=== Set problem 1 ===
In the interview transcript on influencer shopping links, which brand is named as having done very well on the platform?
=== Set problem 2 ===
Translate this sentence from the interview transcript on influencer shopping links into Spanish: "The industry is quite notorious for that, but have you found any great ways of getting people excited about new tech?"
=== Set problem 3 ===
Pick up the interview transcript on influencer shopping links after its final line and carry the conversation forward.

=== Extract provided ===
*-*-*
It’s hard when I’m speaking to larger listed retailers who have 40 people in marketing that sort of need to get across this cuz t’s a technology implementation onto a website, which is very easy. So I don’t wanna break anyone out, but there does need to be kind of talking between PR  influencer marketing and performance marketing, effective fleet, because there’s a commission trail for the creators who refer to sales. So it has been really interesting jumping into calls with say, large department stores with eight different people and God knows why they all go away and they’re not in an office together. 

Claire Deane:

And so how have you got any insight into like techniques or anything that you’ve been using to get people engaged with a new tech product? Because we’re all very stuck in our ways. We wanna do things the way that we’ve always done. The industry is quite notorious for that, but have you found any great ways of getting people excited about new tech?

Alyce Tran:

I think it’s actually just showing. So for creators, when I show creators how easy it is to create these links and embed them into their content so that they can literally monetize their content. As Rey has said, they’re like, “Oh my God. Wow.” Like that it’s that easy. What some feedback we got was like, “Oh my God, it’s so easy.” I don’t know what more people could want. Like it’s just like so amazing, you know? And part of it is showing people, having them experience that. And with this, it’s saying like, unlike something like Instagram, when that launch was just like photo filters and really easy to get your head around, there’s a couple of aspects to this business. So from a creative perspective, that’s what we’re showing them from a consumer perspective. It’s showing them a different app. So it’s quite a few different things that we have to deal with. So from me, strategy-wise, I’m almost like I think we should just work on the brand and create, and we’ve kind of left the consumer piece for later on just because the two of us attacking those three aspects of this business within this timeframe was just like a bit difficult.  

Rey Vakili:

And I think that’s how the US has approached as well. You know, traditionally they haven’t done very much marketing because the influencers are doing all the marketing for them. So they really rely on influencers to educate their consumers, not the company itself to educate consumers on what they need to do. And I think another strategy that’s sort of worked well for us in addition to showing people how easy it is sort of leading by example, like Alyce and I have been using the links a lot trying to build a little bit of hype, but also trying to get the real influencers using these links and talking about it and making sure they’re happy with the service, because, you know, if Elle Ferguson linking to LTK a lot, then you’ll be like, “Oh, what’s that I’m gonna look into it.” And I think having these people, supporting the business and excited about the business is a real plus for us. And it’s something that we’re gonna sort of keep trying to do and make sure that we have real case studies of what success looks like.

Alyce Tran:

We keep saying to content creators in Australia is that there are women with audiences of similar sizes in the US that are just smashing it. So why shouldn’t that be you effectively? A lot of these content creators have in Australia have audiences, like we said, outside of Australia as well, they could be like the real champions for Australian designers, retailers and things like that. You know, how Australian fashion is so world class, right? So if you are a creator, why wouldn’t you just back into all of these natural relationships that you have and wear all Australian brands and amplify that out, drive sales for these Australian brands and really become like this making money along the way. And you’re being a part of a very meaningful ecosystem. So really that’s what I wanted to achieve with this, because I was like, wow, this is a platform that my friends can really like smash it on and export their product into the US. And we’ve seen brands like Zimmerman do really well on this platform. So there is a pathway to success on this.
*-*-*
=== Stored data ===

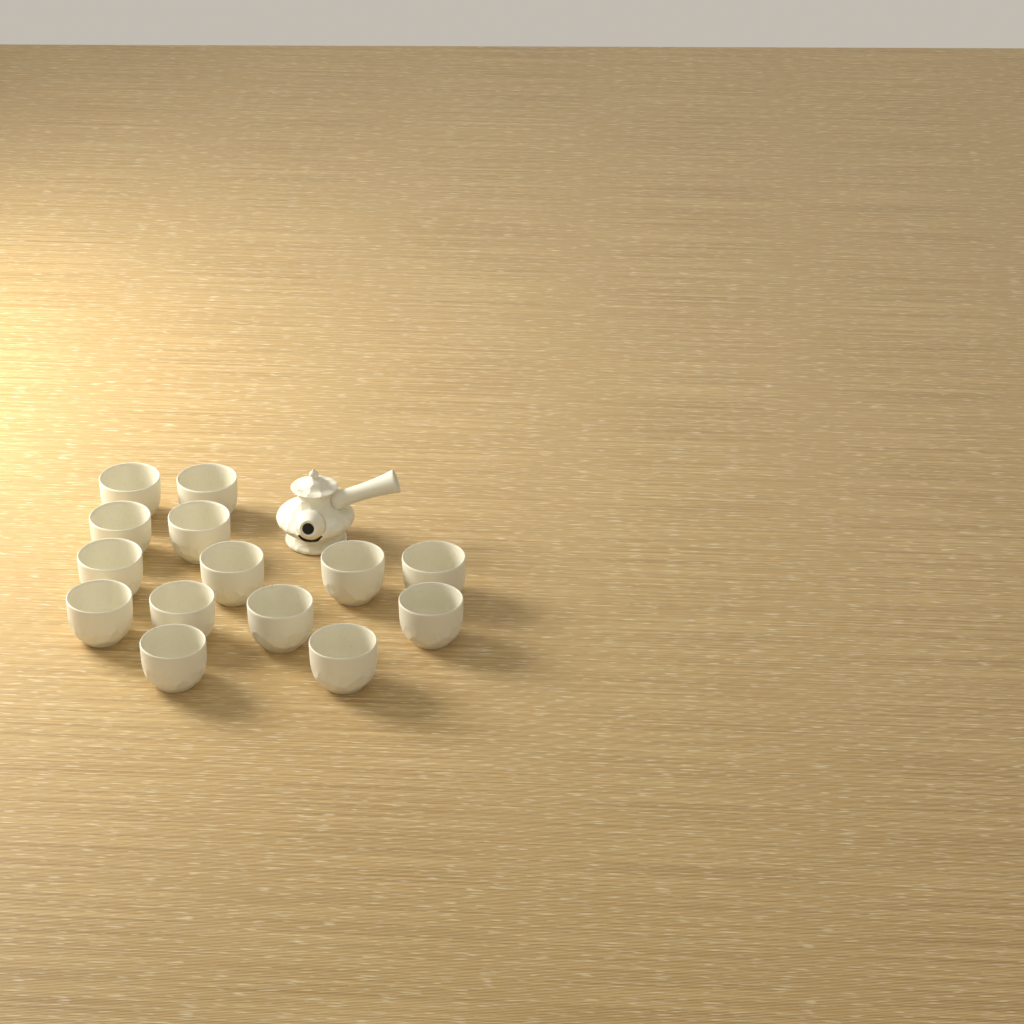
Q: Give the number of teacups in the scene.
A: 14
*-*-*
=== Exercise response 1 ===
Zimmerman

=== Exercise response 2 ===
La industria es bastante conocida por eso, pero ¿has encontrado alguna buena manera de entusiasmar a la gente con la nueva tecnología?

=== Exercise response 3 ===
Claire Deane:

It’s both the content creators themselves can be a unique channel for promoting Australian fashion to the world. But also the brands have that opportunity to be able to leverage the unique perspective that Australian creators bring as well. Rey, one of the things you were talking about Elle Ferguson before, obviously someone who now has multiple businesses and multiple brands, how do you think you influencers are uniquely positioned to leverage that influencer, and I guess you are the same Alyce, leveraging your influence to then be able to branch out into multiple brands from there.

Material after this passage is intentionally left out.